> _TEXT PROVIDED_
——
A widely used approach for 3D localization is the Inertial Measurement Unit (IMU) [1], which typically includes accelerometers, gyroscopes, and occasionally magnetometers. IMUs provide 3D acceleration and orientation data. However, due to inherent noise, IMU-based localization (which requires the double integration of acceleration) is prone to significant temporal drift [2], making reliable positioning feasible for only brief periods. To address this, IMU data are often combined with Global Positioning System (GPS) data through a Kalman Filter (KF) [3].

In outdoor environments, combining IMU and GPS data with a KF enables accurate localization. However, in indoor settings or in environments with poor GPS coverage, this approach is limited by GPS signal issues, such as weak signals or signal loss. Since the sensor’s localization heavily depends on GPS data, its accuracy declines sharply in this type of environment.

Deep-learning-based methods have been developed to provide real-time localization during GPS outages by leveraging information from past data. Although these methods can also offer localization for applications that do not require real-time processing, they have a limitation: they cannot utilize future data. Thus, these approaches lead to suboptimal localization when both past and future data can be used.

In this paper, we present a novel deep learning approach using a Transformer-based bidirectional encoder to reconstruct, in postprocessing, the localization during GPS weak signal phases or GPS outages. This approach employs raw IMU and GPS data, along with the KF output, to predict the velocity. The position is then obtained through the bidirectional integration of these velocity data. We also incorporate position interpolation to ensure smooth transitions between recorded and predicted positions during GPS outages.
——
> _RECORDS SUPPLIED_
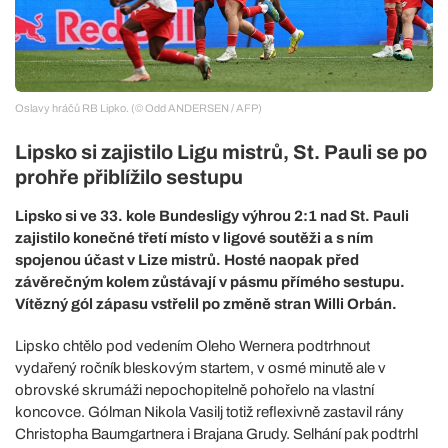
Oslavy hráčů RB Lipko. (© Odd ANDERSEN / AFP)
Lipsko si zajistilo Ligu mistrů, St. Pauli se po
prohře přiblížilo sestupu
Lipsko si ve 33. kole Bundesligy výhrou 2:1 nad St. Pauli
zajistilo konečné třetí místo v ligové soutěži a s ním
spojenou účast v Lize mistrů. Hosté naopak před
závěrečným kolem zůstávají v pásmu přímého sestupu.
Vítězný gól zápasu vstřelil po změně stran Willi Orbán.
Lipsko chtělo pod vedením Oleho Wernera podtrhnout
vydařený ročník bleskovým startem, v osmé minutě ale v
obrovské skrumáži nepochopitelně pohořelo na vlastní
koncovce. Gólman Nikola Vasilj totiž reflexivně zastavil rány
Christopha Baumgartnera i Brajana Grudy. Selhání pak podtrhl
——
> _EXPLORE THE MATERIAL_
a) In the localization text, what does the presented approach use raw IMU and GPS data, along with the KF output, to predict?
b) Please copy the passage from the localization text word for word, starting at "In outdoor environments, combining" and ending at "can be used.".
The entries come from a separate source.

> _ANSWERS FOR THE TASKS_
a) The velocity.

b)
In outdoor environments, combining IMU and GPS data with a KF enables accurate localization. However, in indoor settings or in environments with poor GPS coverage, this approach is limited by GPS signal issues, such as weak signals or signal loss. Since the sensor’s localization heavily depends on GPS data, its accuracy declines sharply in this type of environment.

Deep-learning-based methods have been developed to provide real-time localization during GPS outages by leveraging information from past data. Although these methods can also offer localization for applications that do not require real-time processing, they have a limitation: they cannot utilize future data. Thus, these approaches lead to suboptimal localization when both past and future data can be used.